# [DATASET EXCERPTS]
-- Opening Marker --

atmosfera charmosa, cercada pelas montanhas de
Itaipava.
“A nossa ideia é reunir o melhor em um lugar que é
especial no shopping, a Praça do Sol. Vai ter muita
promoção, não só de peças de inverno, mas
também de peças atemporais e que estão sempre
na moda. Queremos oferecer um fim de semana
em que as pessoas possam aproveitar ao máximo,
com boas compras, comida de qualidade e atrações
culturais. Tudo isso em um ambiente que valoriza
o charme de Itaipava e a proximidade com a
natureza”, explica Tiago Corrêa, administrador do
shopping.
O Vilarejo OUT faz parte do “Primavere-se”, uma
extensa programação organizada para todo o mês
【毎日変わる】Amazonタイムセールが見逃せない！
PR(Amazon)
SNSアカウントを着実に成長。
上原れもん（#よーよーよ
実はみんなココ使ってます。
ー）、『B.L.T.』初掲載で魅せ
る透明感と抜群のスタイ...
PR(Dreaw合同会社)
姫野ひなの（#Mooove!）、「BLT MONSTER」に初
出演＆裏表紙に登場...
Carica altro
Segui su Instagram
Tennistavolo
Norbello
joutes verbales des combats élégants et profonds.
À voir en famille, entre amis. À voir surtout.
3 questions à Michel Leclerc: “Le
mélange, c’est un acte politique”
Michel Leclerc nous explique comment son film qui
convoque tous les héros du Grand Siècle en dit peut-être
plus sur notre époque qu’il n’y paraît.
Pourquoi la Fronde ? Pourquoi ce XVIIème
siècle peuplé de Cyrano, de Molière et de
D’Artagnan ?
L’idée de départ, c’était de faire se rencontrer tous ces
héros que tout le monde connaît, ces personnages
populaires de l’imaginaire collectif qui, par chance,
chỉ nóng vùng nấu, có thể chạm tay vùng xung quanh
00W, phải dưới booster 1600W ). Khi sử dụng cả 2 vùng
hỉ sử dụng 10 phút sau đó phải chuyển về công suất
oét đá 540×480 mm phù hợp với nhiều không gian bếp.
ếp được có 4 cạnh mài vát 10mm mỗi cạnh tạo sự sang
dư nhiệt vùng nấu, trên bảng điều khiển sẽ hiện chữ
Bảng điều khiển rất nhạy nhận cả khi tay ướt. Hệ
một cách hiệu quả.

-- Closing Marker --
-- Opening Marker --

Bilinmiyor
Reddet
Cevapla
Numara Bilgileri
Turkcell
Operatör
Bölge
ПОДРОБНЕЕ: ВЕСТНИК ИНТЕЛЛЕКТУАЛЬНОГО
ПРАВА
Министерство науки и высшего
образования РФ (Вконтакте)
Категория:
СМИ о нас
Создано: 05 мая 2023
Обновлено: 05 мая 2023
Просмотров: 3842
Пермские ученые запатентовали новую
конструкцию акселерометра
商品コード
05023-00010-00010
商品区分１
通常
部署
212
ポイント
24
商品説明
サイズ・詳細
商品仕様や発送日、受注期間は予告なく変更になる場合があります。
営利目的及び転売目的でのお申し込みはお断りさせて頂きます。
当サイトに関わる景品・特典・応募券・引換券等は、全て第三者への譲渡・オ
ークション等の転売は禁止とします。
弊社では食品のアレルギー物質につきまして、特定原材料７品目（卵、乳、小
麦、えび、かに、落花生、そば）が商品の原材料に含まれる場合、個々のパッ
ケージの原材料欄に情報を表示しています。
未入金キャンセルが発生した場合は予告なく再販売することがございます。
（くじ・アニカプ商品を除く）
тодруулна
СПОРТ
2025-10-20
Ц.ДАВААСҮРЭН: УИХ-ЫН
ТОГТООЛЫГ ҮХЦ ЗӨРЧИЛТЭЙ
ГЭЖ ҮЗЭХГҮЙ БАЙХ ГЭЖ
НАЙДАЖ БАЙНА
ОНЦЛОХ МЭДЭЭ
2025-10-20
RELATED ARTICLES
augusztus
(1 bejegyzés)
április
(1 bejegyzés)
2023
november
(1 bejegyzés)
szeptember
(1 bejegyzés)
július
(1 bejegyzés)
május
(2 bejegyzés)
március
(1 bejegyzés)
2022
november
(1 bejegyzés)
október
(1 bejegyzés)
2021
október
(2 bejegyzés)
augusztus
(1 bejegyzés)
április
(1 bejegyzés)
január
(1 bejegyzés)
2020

-- Closing Marker --

# [ABOUT THIS TASK]
Copy each line of the data that includes the word "tous".

# [COMPLETED EXERCISE]
convoque tous les héros du Grand Siècle en dit peut-être
L’idée de départ, c’était de faire se rencontrer tous ces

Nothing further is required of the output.